*** Given passage ***

I suspect you could simulate it, though, by just packing your subset
with pack-objects (feeding it directly without using "--revs") and then
catting the resulting packfiles together with a fixed-up header.

At one point I played with a "fast pack" that would just cat packfiles
together. My goal was to make cases with 10,000 packs workable by
creating one lousy pack, and then repacking that lousy pack with a
"real" repack. In the end I abandoned it in favor of fixing the
performance problems from trying to make a real pack of 10,000 packs. :)

But I might be able to dig it up if you want to experiment in that
direction.
Naah it's ok. I'll go similar direction, but I'd repack those pack
files too except the big one. Let's see how it turns out.
quoted
They are 32 bytes per entry, so it should take less than object_entry.
I briefly wondered if we should fall back to external rev-list too,
just to free that memory.

So about 200 MB for those objects (or maybe more for commits). Add 256
MB delta cache on top, it's still a bit far from 1.7G. There's
something I'm still missing.
Are you looking at RSS or heap? Keep in mind that you're mmap-ing what's
probably a 1GB packfile on disk. If you're under memory pressure that
won't all stay resident, but some of it will be counted in RSS.

*** End of Given passage ***
*** Provided material ***

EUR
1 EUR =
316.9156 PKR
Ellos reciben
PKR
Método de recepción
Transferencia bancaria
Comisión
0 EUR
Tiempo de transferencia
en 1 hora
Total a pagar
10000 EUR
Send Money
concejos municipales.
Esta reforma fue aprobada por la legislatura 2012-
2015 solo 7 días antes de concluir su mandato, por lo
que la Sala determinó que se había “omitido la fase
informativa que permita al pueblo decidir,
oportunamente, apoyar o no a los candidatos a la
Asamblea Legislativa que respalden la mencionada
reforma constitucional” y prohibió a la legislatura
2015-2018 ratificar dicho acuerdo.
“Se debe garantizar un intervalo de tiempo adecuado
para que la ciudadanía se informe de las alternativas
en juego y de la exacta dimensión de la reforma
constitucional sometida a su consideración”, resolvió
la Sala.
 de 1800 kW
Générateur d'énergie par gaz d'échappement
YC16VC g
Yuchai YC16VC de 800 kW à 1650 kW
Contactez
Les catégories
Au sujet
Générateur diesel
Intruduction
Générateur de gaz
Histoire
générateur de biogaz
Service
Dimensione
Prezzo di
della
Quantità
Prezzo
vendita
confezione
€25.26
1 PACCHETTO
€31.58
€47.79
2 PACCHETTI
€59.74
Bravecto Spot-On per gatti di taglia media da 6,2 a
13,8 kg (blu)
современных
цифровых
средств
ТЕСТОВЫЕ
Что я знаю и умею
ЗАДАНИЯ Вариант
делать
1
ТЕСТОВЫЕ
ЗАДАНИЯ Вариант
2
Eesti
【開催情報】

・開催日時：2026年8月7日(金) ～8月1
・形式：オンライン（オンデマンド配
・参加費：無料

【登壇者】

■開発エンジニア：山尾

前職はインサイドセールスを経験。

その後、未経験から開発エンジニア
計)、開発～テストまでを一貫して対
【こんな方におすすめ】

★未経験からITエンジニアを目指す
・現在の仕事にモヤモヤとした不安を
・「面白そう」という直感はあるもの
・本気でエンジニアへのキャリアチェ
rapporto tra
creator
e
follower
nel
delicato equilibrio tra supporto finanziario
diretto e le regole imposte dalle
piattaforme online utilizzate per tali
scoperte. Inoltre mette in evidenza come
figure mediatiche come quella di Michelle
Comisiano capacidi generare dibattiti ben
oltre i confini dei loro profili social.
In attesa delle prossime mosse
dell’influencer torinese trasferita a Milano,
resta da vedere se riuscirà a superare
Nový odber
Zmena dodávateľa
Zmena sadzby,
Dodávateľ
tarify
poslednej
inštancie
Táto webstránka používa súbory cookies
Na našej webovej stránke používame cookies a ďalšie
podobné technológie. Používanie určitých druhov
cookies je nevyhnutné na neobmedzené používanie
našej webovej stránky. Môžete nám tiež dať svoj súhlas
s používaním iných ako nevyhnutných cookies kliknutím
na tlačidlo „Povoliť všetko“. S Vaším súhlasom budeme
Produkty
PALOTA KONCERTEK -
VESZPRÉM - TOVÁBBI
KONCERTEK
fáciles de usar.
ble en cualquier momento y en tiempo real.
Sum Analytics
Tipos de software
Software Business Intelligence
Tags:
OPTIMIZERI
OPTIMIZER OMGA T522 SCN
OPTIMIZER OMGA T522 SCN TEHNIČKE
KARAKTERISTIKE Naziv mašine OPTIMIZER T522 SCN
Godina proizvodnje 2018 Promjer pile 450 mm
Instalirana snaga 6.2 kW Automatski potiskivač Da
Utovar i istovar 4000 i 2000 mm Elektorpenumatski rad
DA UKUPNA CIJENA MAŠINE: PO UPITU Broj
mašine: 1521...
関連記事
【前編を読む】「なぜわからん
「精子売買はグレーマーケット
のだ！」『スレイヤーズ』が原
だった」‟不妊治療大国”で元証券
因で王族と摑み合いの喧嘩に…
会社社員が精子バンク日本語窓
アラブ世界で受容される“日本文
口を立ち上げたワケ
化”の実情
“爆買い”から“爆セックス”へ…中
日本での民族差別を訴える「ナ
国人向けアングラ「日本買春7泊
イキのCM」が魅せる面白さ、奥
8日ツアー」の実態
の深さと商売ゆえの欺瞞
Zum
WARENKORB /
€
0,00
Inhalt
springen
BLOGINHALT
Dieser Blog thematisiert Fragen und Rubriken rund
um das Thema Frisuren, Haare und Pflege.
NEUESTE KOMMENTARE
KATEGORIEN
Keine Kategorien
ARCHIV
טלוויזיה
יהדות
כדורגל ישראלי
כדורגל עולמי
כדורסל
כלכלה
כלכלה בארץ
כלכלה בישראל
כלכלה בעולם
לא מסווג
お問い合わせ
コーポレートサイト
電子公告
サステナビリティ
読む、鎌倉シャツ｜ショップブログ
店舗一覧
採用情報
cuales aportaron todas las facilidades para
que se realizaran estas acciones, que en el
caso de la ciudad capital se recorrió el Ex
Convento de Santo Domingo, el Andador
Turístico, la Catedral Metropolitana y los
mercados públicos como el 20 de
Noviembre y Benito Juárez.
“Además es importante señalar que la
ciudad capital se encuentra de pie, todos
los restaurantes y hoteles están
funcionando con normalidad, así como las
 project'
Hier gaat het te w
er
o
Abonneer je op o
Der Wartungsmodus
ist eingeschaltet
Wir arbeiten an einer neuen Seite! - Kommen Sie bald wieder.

*** End of Provided material ***

◆ **Work task 1**
In the packfile discussion, what size is given for the delta cache added on top of the object memory?
◆ **Work task 2**
Please carry on the packfile discussion from its last line.
The records have no connection to the text.

◆ **Output 1**
256 MB

◆ **Output 2**
Interesting. It was RSS.
quoted
Pity we can't do the same for 'struct object'. Most of the time we
have a giant .idx file with most hashes. We could look up in both
places: the hash table in object.c, and the idx file, to find an
object. Then those objects that are associated with .idx file will not
need "oid" field (needed to as key for the hash table). But I see no
way to make that change.
Yeah, that would be pretty invasive, I think. I also wonder if it would
perform worse due to cache effects.
It should be better because of cache effects, I think. I mean, hash
map is the least cache friendly lookup. Moving most objects out of the
hash table shrinks it, which is even nicer to cache. But we also lose
O(1) when we do binary search on .idx file (after failing to find the
same object in the hash table)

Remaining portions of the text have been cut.